Monday, October 27, 2008

Assuming Good Intentions

In other news, we have an awesome finished house project. Or I should say Ron has a finished project! For anybody who has been to my house, you may remember how horrid this table was. It was damaged in our move from CA to OR, and the varnish was just old and getting all sticky. It is now beautifully refinished! You can see it shining in the picture! This was our first dinner sitting down at a table in this house. Not a very exciting meal, but at least it was at a table LOL. Yes, that is a bowl of peas and Earth Balance for Orion - one of his favorite things to eat!
So we figured we would see what Akasha thought of this highchair I picked up on freecycle, and she loved it! Not sure how much we will use it, but it is nice to have part of the time.

So I bet you are wondering what this all has to do with assuming good intentions! We had an interesting interaction and discussion at this first dinner. Orion immediately started messing with the little toys attached to the tray to see how they could be removed. Ron was getting annoyed, but I could see he just wanted to see how they worked and also figured he would put them back. Either way, I was OK with it as he was just checking out something new in the house and she certainly didn't care.

One thing I have been realizing with Orion is how important it is to always assume good intentions with Akasha. If I start expecting him to treat her meanly or hurt her, for sure that is going to start happening more and more! But also, if something has happened that might appear like he is doing something "questionable", I try to think about if I can see it differently, or view it in a better light even if I have a pretty good hunch that he didn't intend it that way.

For example, he reaches over to her in the car alot. Sometimes I think he is trying to pester her or get her toy, but I will ask him if he is holding her hand. And then sometimes he is! He hates it when she cries in the car and will usually try to cheer her up.

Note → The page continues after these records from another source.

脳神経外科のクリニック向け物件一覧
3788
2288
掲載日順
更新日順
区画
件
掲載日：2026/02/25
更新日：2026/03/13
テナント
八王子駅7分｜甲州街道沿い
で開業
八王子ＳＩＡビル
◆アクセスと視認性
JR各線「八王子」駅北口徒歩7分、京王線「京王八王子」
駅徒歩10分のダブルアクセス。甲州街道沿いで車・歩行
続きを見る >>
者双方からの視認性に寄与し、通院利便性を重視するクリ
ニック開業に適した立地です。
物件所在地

Also, I am realizing a really important thing, which is to not project my likes and dislikes onto Akasha! Orion loves to make loud noises. Many of them sound like he is yelling or trying to scare her. *I* don't like these noises, and I would think alot of babies wouldn't, but Akasha loves just about everything Orion does. He will make these sudden loud noises that drive me crazy, but she just laughs! So I am working really hard to feel her reaction to him. The one thing that is constantly apparent to him is how much she adores him, and I think he is just drinking it up!

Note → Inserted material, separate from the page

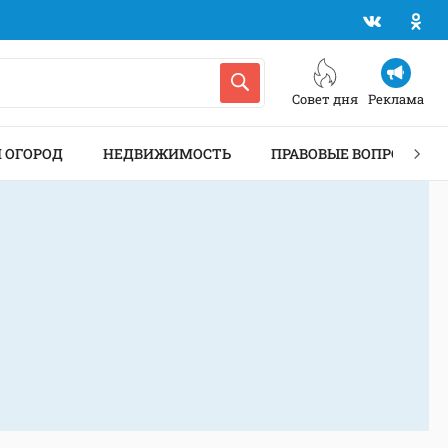
Совет дня
Реклама
И ОГОРОД
НЕДВИЖИМОСТЬ
ПРАВОВЫЕ ВОПРОСЫ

So far what I have on my hands is one pretty darned amazing big brother! He often will hear her crying at the end of her nap and go running to try and get to her before me. He'll say, "No! Let me go to her and get her to stop crying!" He loves making her laugh. Sometimes she will start laughing at things he does that weren't even funny seeming. I have no allusions this lovely relationship will continue without hitch once Akasha is old enough to get mobile and go after his toys, but I am loving it while it lasts.